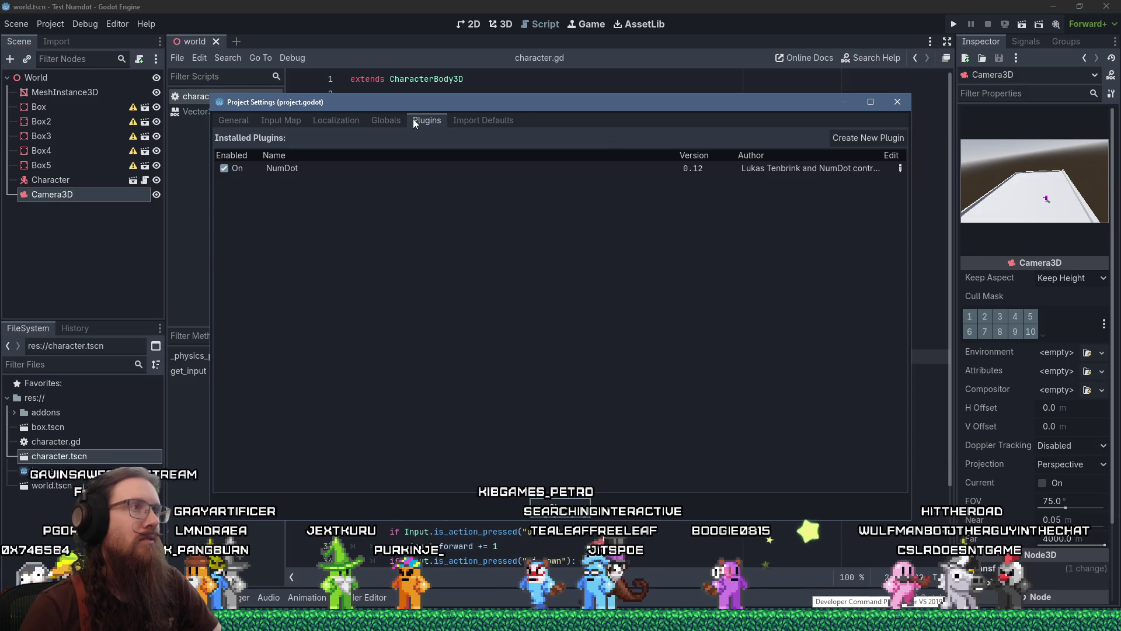
left_click(898, 102)
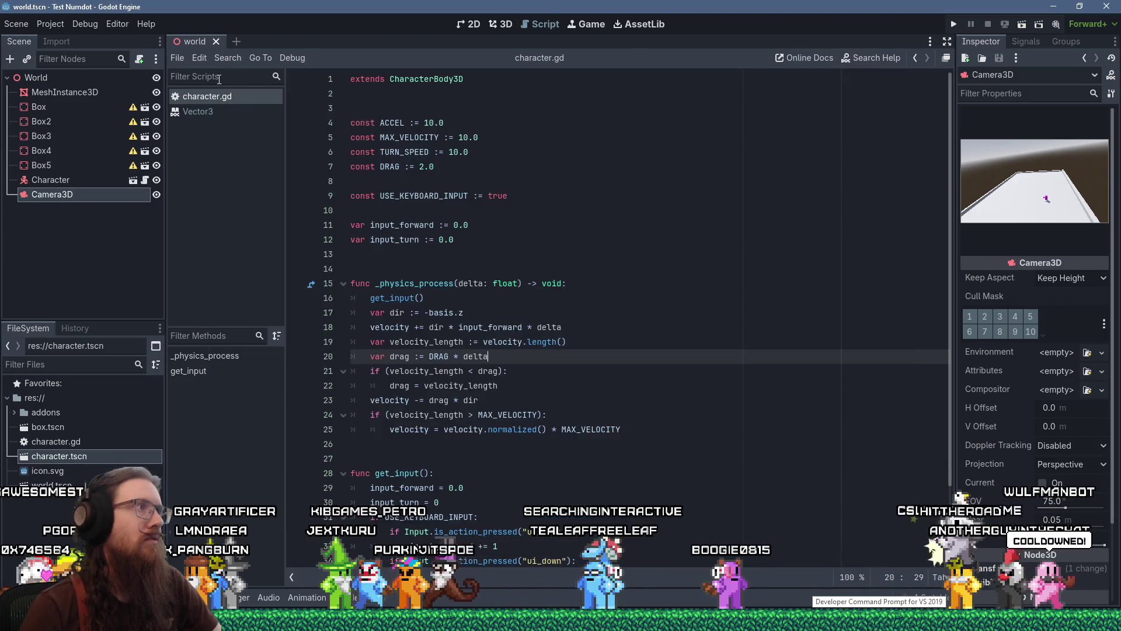
Search Godot's help for 'store_pasca' to find FileAccess.store_pascal_string, then return to the browser.
left_click(870, 57)
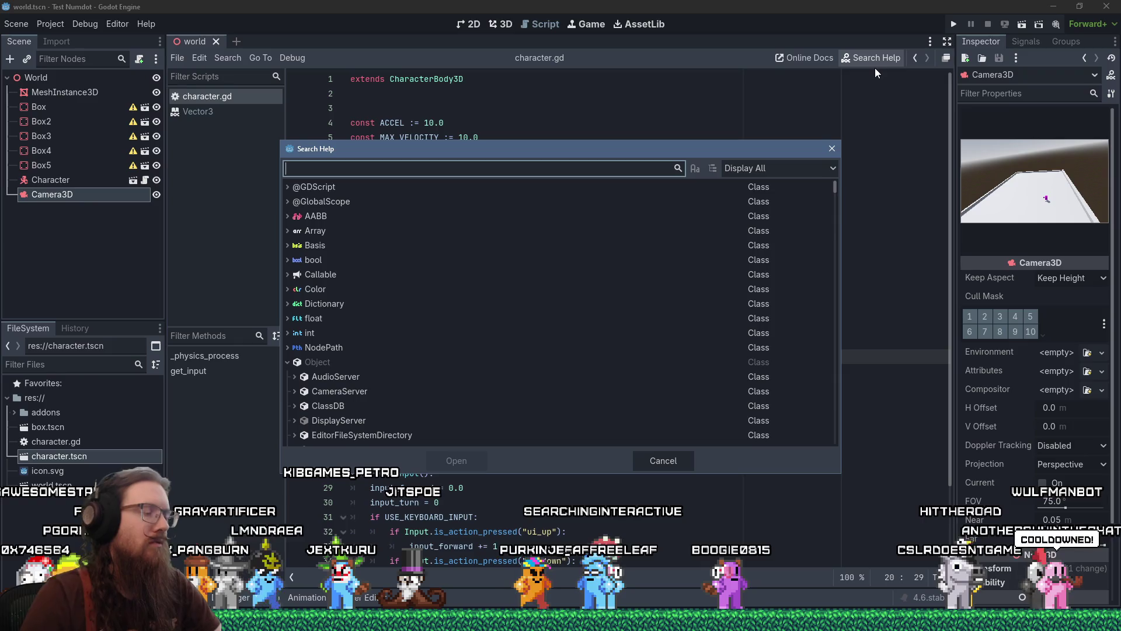
type("store_pasca")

- - -

■ EXERCISE DESCRIPTION ■
Copy the listing in full and without alteration, omitting every picture.

■ WRITTEN ANSWER ■
left_click(898, 102)
Search Godot's help for 'store_pasca' to find FileAccess.store_pascal_string, then return to the browser.
left_click(870, 57)
type("store_pasca")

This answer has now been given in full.